Exercise brief - Go to the line in the data below that contains "X113030000Y-123444000D02*". Write it out exactly, along with every later line through the last, and nothing else.

____________

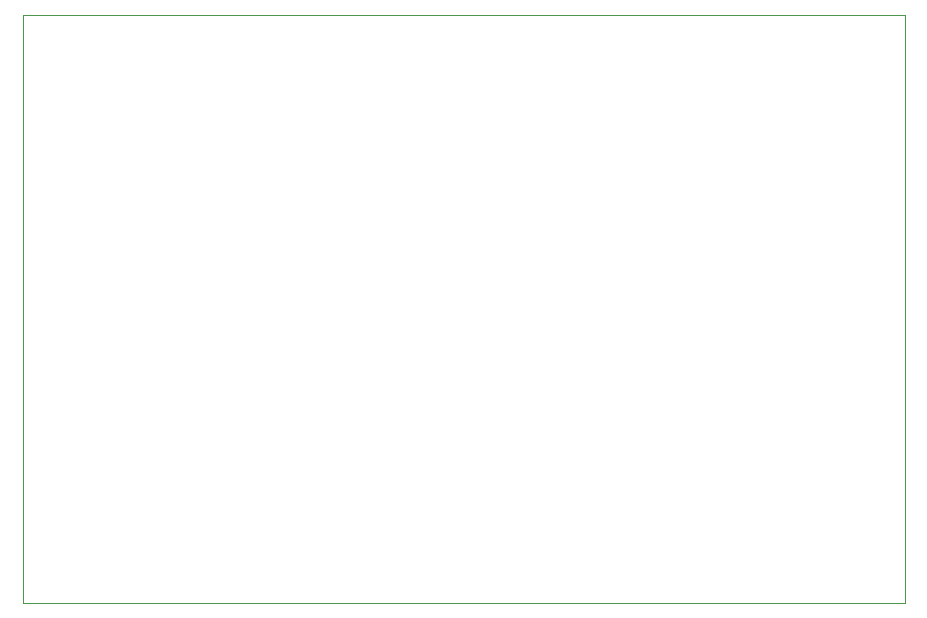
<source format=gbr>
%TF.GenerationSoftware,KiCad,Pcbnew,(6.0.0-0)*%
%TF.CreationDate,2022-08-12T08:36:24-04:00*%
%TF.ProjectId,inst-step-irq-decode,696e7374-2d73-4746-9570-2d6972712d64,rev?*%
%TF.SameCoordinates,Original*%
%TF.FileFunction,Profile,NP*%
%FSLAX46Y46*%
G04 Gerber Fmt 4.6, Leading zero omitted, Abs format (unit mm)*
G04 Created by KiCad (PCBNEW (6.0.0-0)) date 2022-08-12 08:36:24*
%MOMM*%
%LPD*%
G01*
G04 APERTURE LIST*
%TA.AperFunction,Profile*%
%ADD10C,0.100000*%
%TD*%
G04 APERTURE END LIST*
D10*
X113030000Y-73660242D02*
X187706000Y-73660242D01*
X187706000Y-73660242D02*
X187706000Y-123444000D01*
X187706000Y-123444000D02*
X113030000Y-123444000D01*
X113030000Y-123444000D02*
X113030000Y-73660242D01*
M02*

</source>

____________

Reply to the exercise -
X113030000Y-123444000D02*
X113030000Y-73660242D01*
M02*

</source>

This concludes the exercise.